Explore Business

Consider the following questions:

  • Why can you now buy a high-performance laptop for just a few hundred pounds when a similar computer might have cost you over £2,000 just a few years ago?
  • Why is the average price of digital cameras falling all the time whilst the functions and performance level are always on the rise?
  • How can IKEA profitably sell flat-pack furniture at what seem impossibly low prices?

The answer is – economies of scale. Scale economies have brought down the unit costs of production and have fed through to lower prices for consumers.

Economies of scale are a key advantage for a business that is able to grow.

Most firms find that, as their production output increases, they can achieve lower costs per unit.

Economies of scale are the cost advantages that a business can exploit by expanding their scale of production.

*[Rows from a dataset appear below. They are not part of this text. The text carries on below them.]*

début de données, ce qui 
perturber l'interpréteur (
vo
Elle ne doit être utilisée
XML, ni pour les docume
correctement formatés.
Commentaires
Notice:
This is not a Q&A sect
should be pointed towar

The effect of economies of scale is to reduce the average (unit) costs of production.

Here are some examples of how economies of scale work:

Technical economies of scale:

Large-scale businesses can afford to invest in expensive and specialist capital machinery. For example, a supermarket chain such as Tesco or Sainsbury's can invest in technology that improves stock control. It might not, however, be viable or cost-efficient for a small corner shop to buy this technology.

Specialisation of the workforce

Larger businesses split complex production processes into separate tasks to boost productivity. By specialising in certain tasks or processes, the workforce is able to produce more output in the same time.

Marketing economies of scale

A large firm can spread its advertising and marketing budget over a large output and it can purchase its inputs in bulk at negotiated discounted prices if it has sufficient negotiation power in the market. A good example would be the ability of the electricity generators to negotiate lower prices when negotiating coal and gas supply contracts. The major food retailers also have buying power when purchasing supplies from farmers and other suppliers.

Financial economies of scale

Larger firms are usually rated by the financial markets to be more 'credit worthy' and have access to credit facilities, with favourable rates of borrowing. In contrast, smaller firms often face higher rates of interest on overdrafts and loans. Businesses quoted on the stock market can normally raise fresh money (i.e. extra financial capital) more cheaply through the issue of shares. They are also likely to pay a lower rate of interest on new company bonds issued through the capital markets.